# AIM OF THE EXERCISE
All that is wanted is a word-for-word copy of the line with "thumb cmc: (822, 1140)" and every line after it in the data below.

--- START ---

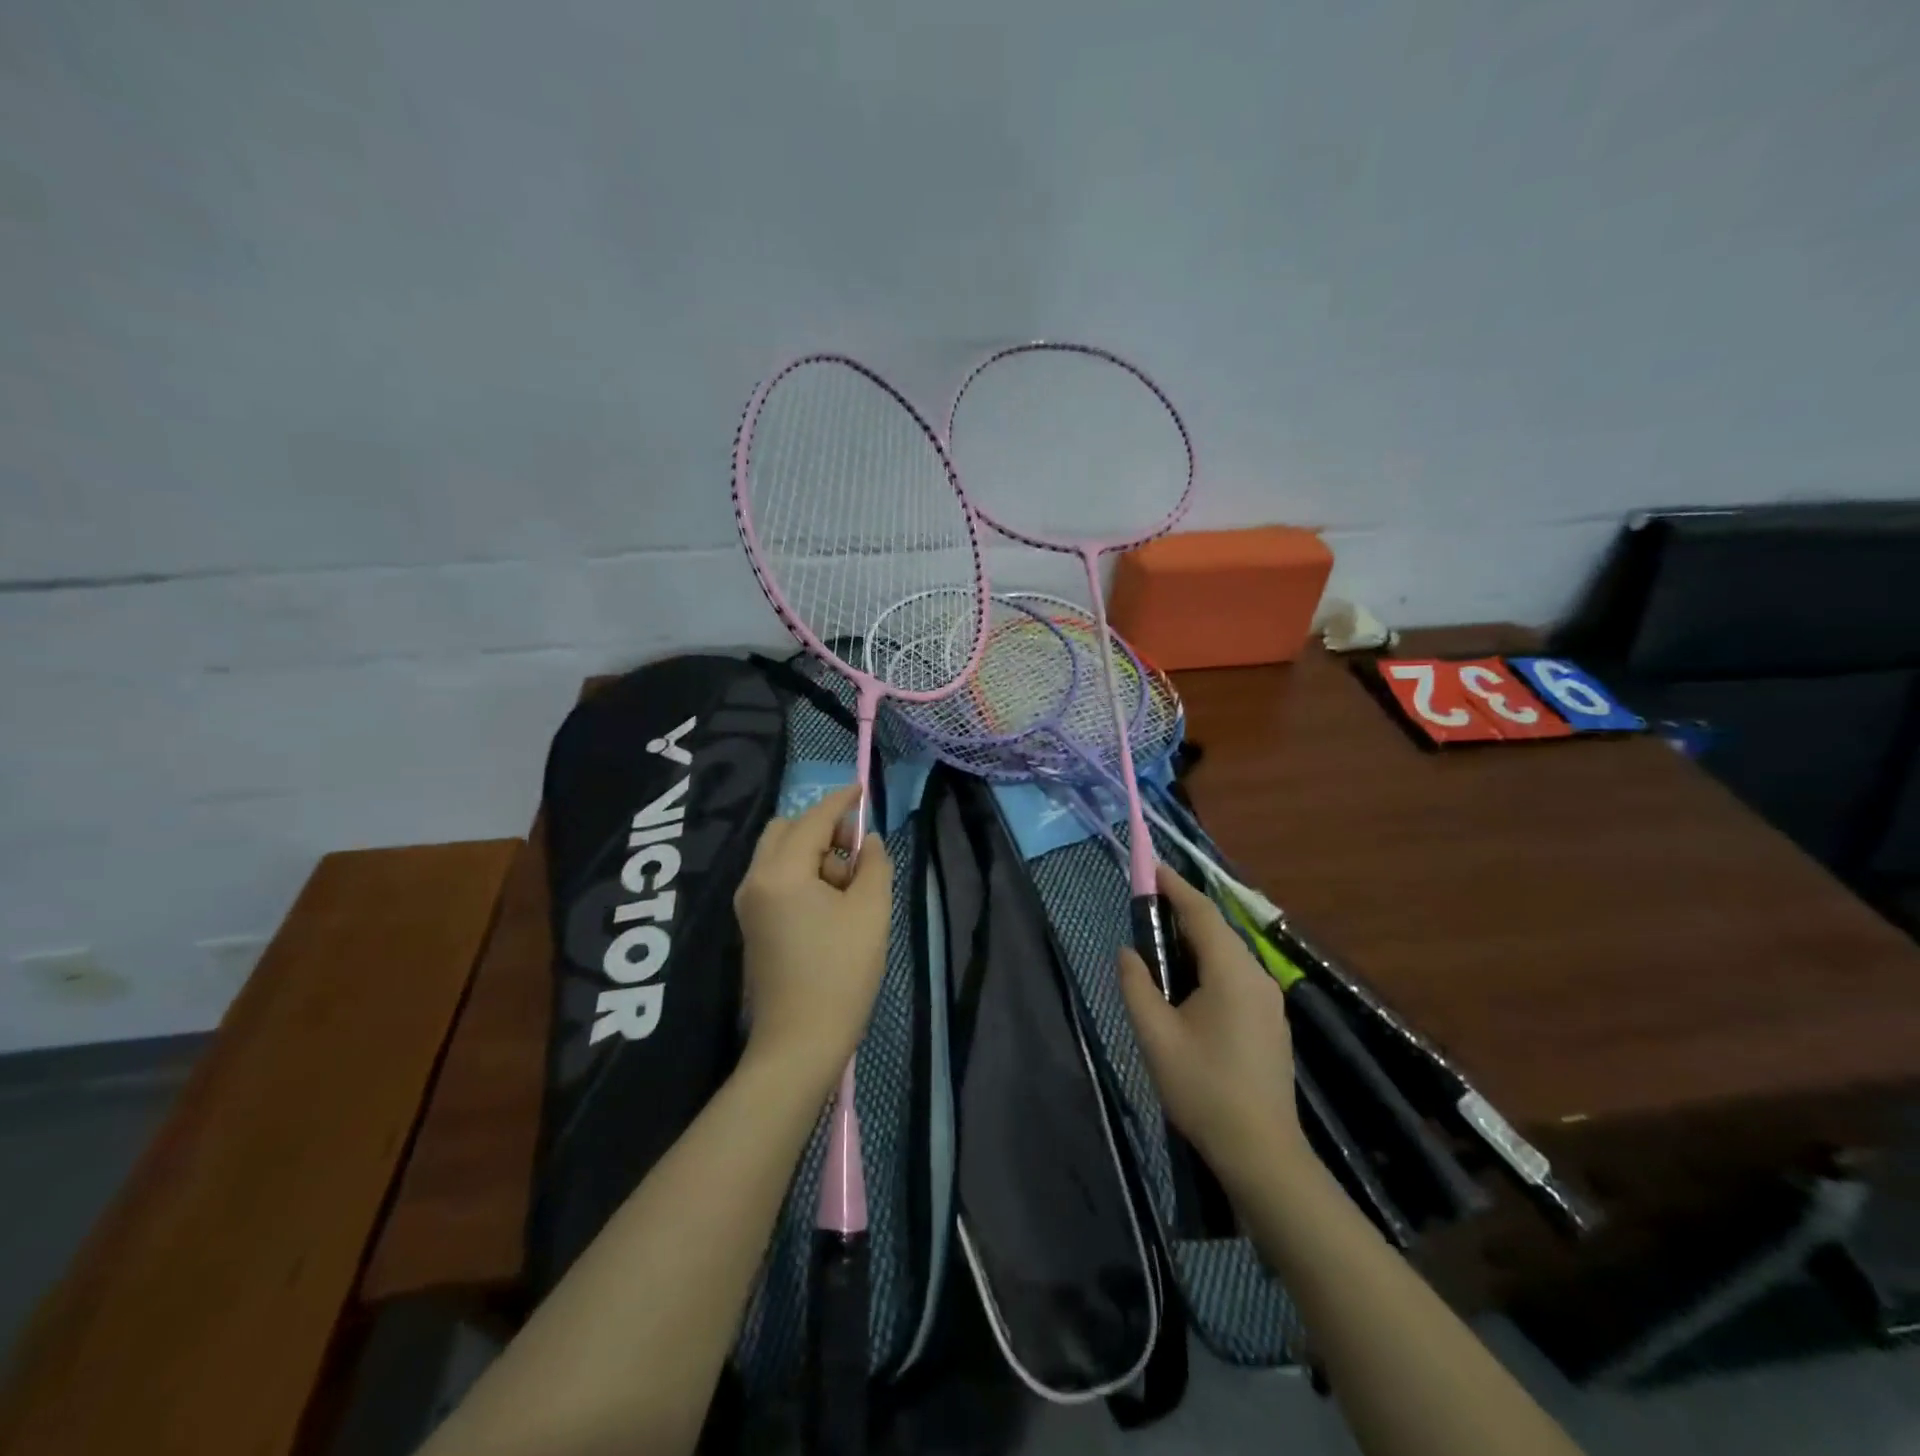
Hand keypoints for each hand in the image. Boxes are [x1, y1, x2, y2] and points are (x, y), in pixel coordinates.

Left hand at [733, 785, 892, 1091]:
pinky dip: (800, 873)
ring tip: (848, 883)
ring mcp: (748, 904)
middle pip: (785, 830)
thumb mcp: (871, 912)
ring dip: (811, 852)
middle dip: (821, 827)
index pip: (813, 820)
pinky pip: (775, 878)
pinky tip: (829, 901)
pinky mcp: (752, 925)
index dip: (840, 801)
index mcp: (781, 872)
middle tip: (855, 849)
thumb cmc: (840, 973)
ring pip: (778, 854)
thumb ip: (874, 865)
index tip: (861, 788)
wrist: (800, 1043)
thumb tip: (868, 842)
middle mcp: (755, 880)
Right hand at [1119, 864, 1305, 1182]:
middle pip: (1217, 931)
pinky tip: (1189, 986)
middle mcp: (1257, 977)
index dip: (1175, 888)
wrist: (1261, 1152)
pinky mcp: (1271, 1022)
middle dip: (1183, 914)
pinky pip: (1237, 976)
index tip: (1151, 869)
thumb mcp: (1155, 1035)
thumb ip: (1137, 985)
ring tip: (1160, 947)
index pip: (1201, 914)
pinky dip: (1210, 965)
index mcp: (1232, 973)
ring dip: (1195, 942)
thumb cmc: (1203, 1089)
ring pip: (1228, 954)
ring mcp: (1270, 1001)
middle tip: (1146, 911)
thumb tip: (1129, 952)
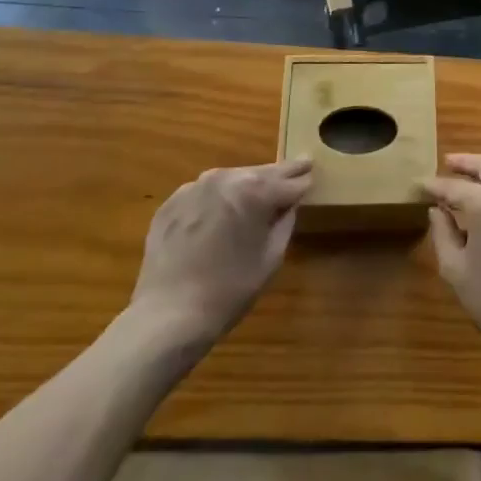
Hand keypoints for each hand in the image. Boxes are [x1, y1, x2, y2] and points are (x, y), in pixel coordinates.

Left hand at [132, 160, 312, 342]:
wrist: (168, 315)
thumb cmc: (229, 291)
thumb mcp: (271, 258)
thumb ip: (284, 222)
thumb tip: (288, 204)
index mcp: (254, 191)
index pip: (288, 180)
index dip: (303, 179)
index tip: (312, 171)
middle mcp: (225, 178)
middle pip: (260, 173)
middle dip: (279, 174)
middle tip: (298, 165)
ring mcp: (194, 187)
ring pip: (231, 179)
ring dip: (247, 184)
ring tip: (259, 191)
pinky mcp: (172, 202)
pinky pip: (204, 193)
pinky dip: (217, 198)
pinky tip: (221, 211)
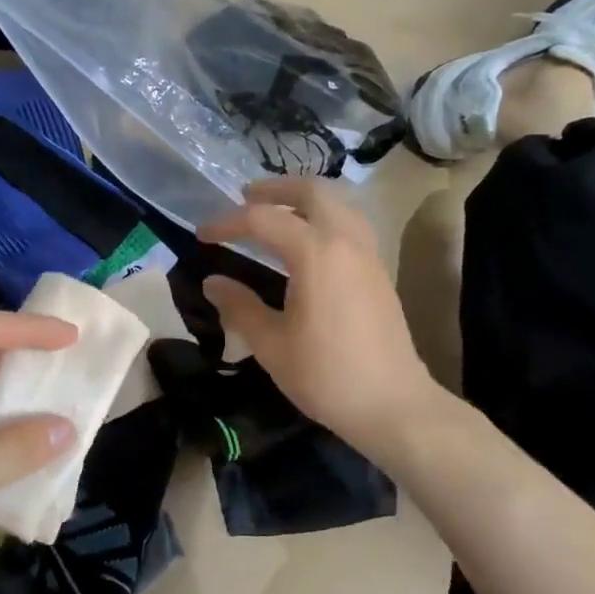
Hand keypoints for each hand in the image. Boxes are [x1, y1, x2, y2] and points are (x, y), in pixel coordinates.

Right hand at [199, 179, 437, 454]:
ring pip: (337, 203)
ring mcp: (368, 253)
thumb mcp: (271, 344)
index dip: (227, 223)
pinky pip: (350, 223)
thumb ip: (239, 307)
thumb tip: (213, 282)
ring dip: (304, 198)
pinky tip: (309, 242)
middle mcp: (345, 240)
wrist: (392, 404)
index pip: (263, 220)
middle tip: (245, 198)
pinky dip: (324, 216)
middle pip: (311, 191)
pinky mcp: (379, 270)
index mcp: (315, 252)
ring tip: (276, 213)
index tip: (202, 236)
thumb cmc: (326, 375)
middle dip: (274, 189)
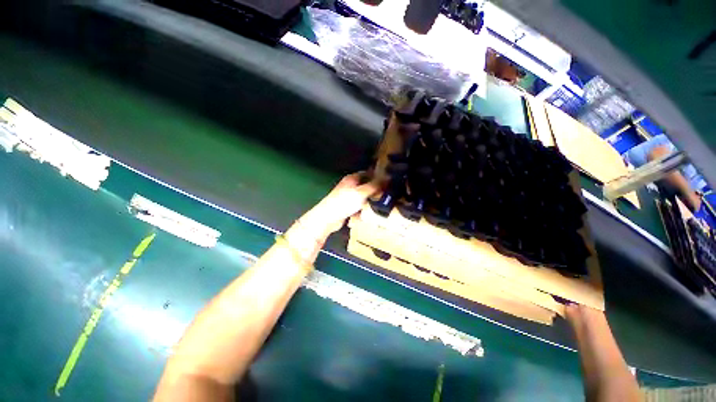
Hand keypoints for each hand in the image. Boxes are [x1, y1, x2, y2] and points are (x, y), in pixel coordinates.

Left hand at [302, 172, 380, 235]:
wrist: (328, 217)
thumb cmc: (344, 202)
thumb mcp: (362, 192)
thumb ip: (374, 185)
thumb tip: (387, 178)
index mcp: (352, 178)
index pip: (367, 173)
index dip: (377, 176)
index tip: (388, 181)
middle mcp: (349, 185)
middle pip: (365, 185)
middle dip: (375, 189)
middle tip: (387, 194)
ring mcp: (347, 196)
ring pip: (362, 196)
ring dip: (370, 199)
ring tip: (381, 203)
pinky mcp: (346, 206)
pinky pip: (358, 205)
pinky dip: (364, 207)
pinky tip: (370, 211)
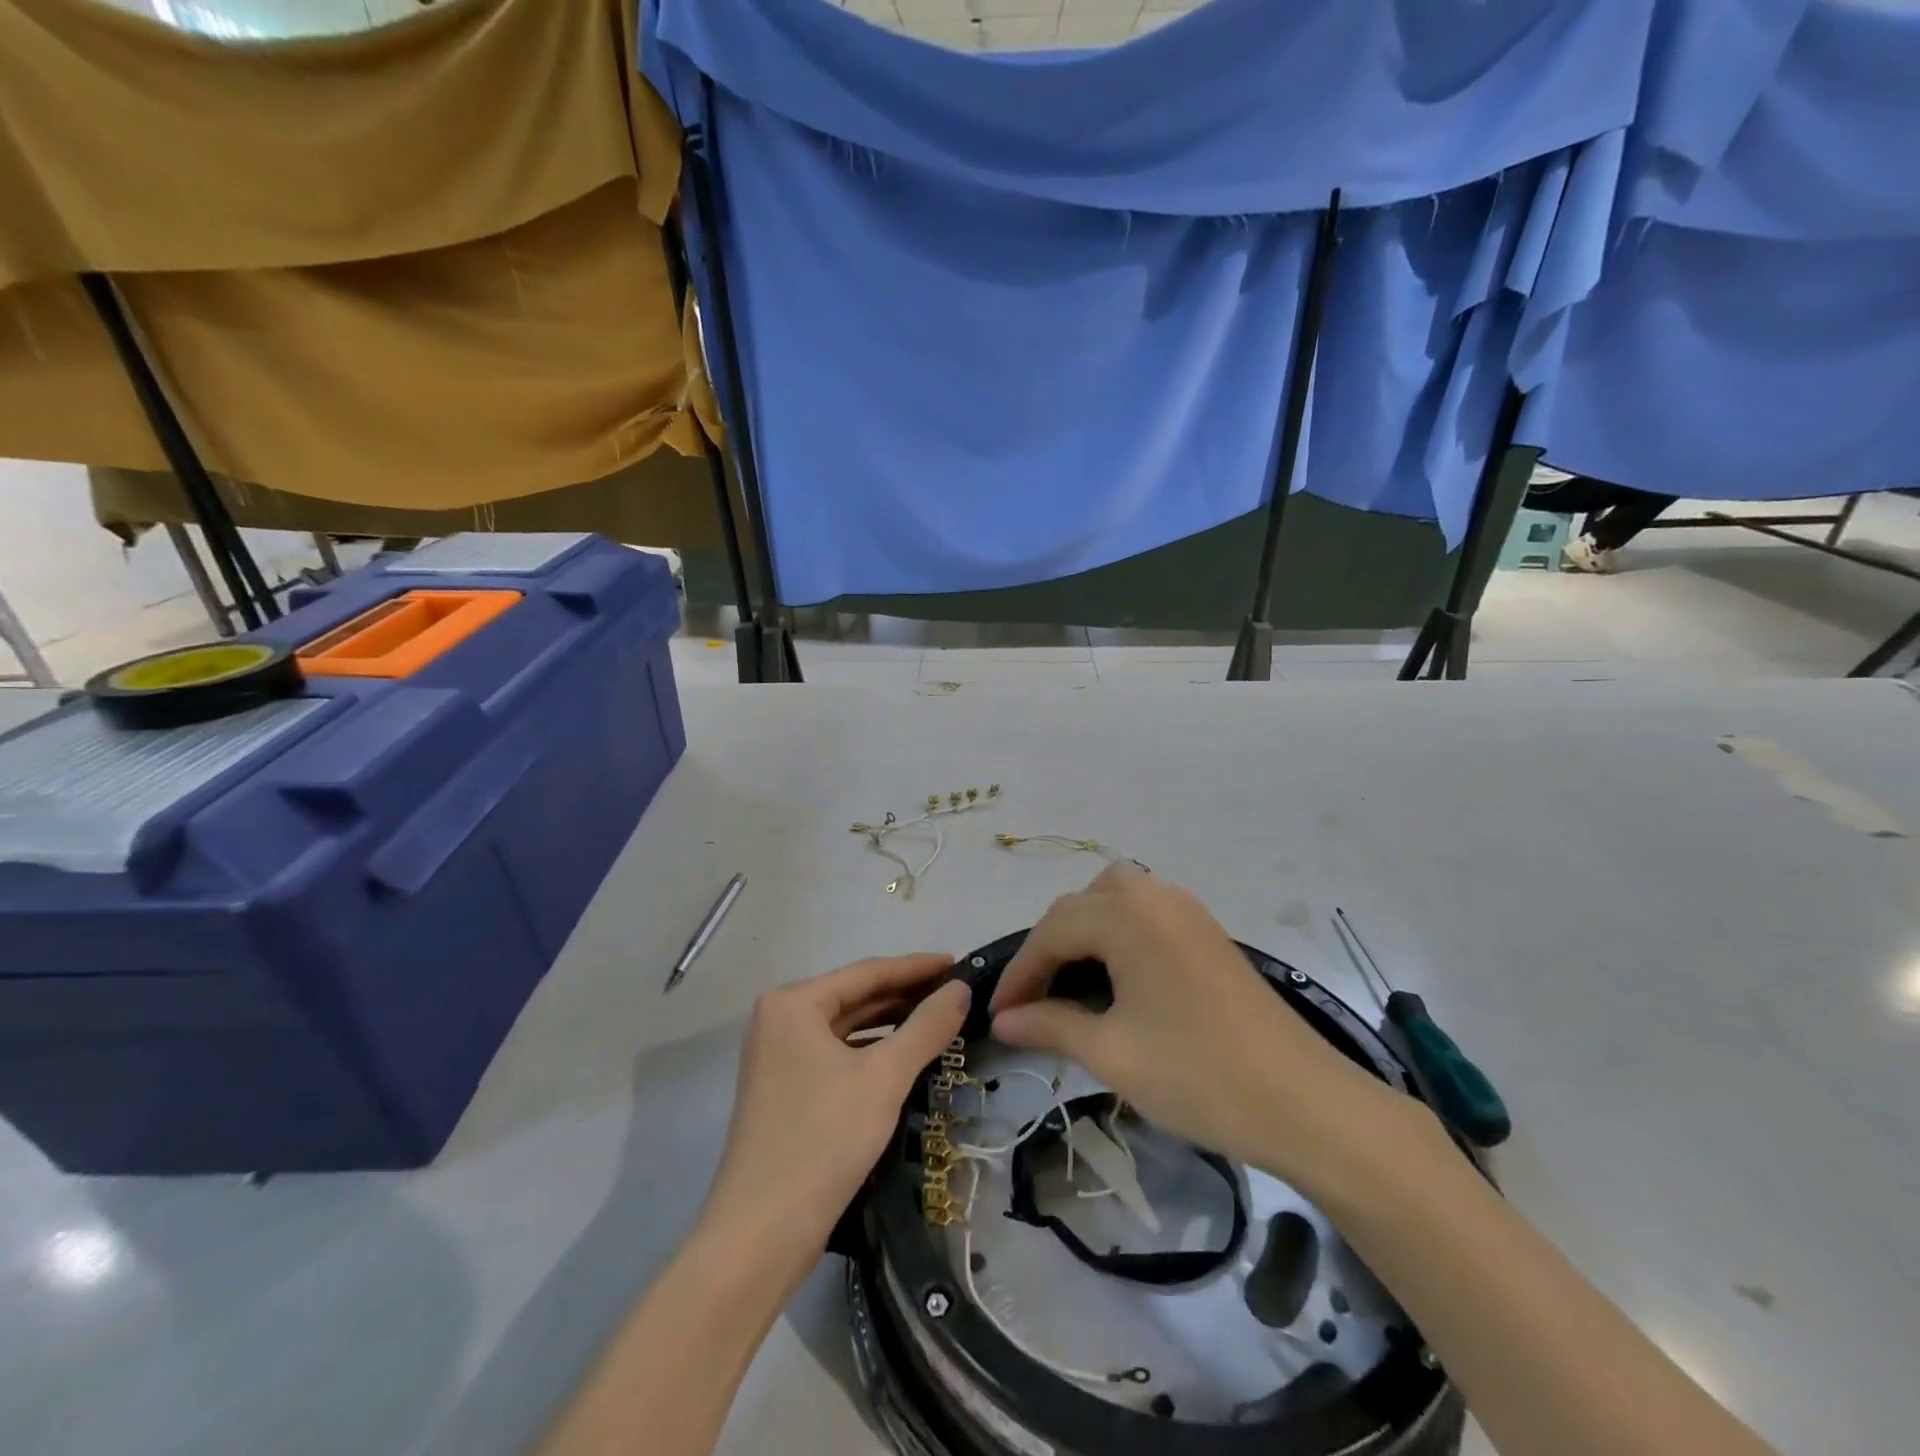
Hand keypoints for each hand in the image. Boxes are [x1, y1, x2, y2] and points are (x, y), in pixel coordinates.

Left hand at [701, 955, 969, 1265]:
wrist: (760, 1236)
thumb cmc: (822, 1140)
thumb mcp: (884, 1078)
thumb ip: (926, 1027)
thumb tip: (961, 989)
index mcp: (794, 1003)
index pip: (867, 972)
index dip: (917, 967)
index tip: (959, 963)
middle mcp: (780, 1019)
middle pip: (856, 997)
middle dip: (906, 995)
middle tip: (957, 994)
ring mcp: (779, 1056)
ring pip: (848, 1028)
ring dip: (892, 1024)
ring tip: (941, 1021)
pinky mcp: (786, 1090)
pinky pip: (838, 1055)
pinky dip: (872, 1052)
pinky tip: (905, 1058)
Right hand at [989, 865, 1411, 1197]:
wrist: (1304, 1102)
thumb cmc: (1198, 1075)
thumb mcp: (1112, 1053)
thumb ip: (1049, 1025)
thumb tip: (1001, 1019)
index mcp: (1127, 916)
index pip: (1052, 931)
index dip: (1020, 972)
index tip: (996, 1013)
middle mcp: (1155, 897)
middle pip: (1081, 905)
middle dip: (1049, 947)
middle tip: (1033, 999)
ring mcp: (1187, 912)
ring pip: (1114, 900)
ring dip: (1084, 933)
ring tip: (1071, 982)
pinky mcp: (1208, 933)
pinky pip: (1145, 914)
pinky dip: (1117, 935)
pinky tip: (1117, 979)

--- END ---

# ANSWER FOR THIS EXERCISE
thumb cmc: (822, 1140)
thumb mcp: (884, 1078)
thumb ip: (926, 1027)
thumb tip: (961, 989)
index mcp: (794, 1003)
index pip: (867, 972)
index dip: (917, 967)
index tip: (959, 963)
middle mcp: (780, 1019)
middle pip: (856, 997)
middle dip: (906, 995)
middle tip: (957, 994)
ring mcp: (779, 1056)
ring pip: (848, 1028)
ring dip: (892, 1024)
ring tip: (941, 1021)
pinky mcp: (786, 1090)
pinky pip: (838, 1055)
pinky dip: (872, 1052)
pinky tip: (905, 1058)
Right hand at [989, 865, 1411, 1197]:
wrist: (1304, 1102)
thumb cmc: (1198, 1075)
thumb mcp: (1112, 1053)
thumb ip: (1049, 1025)
thumb tip: (1001, 1019)
index mcp: (1127, 916)
index pip: (1052, 931)
index dip: (1020, 972)
index tip: (996, 1013)
middle mcp: (1155, 897)
middle pip: (1081, 905)
middle dip: (1049, 947)
middle tip: (1033, 999)
ring mcp: (1187, 912)
ring pip: (1114, 900)
ring dip: (1084, 933)
ring tip: (1071, 982)
pinky mcp: (1208, 933)
pinky pip: (1145, 914)
pinky dip: (1117, 935)
pinky tip: (1117, 979)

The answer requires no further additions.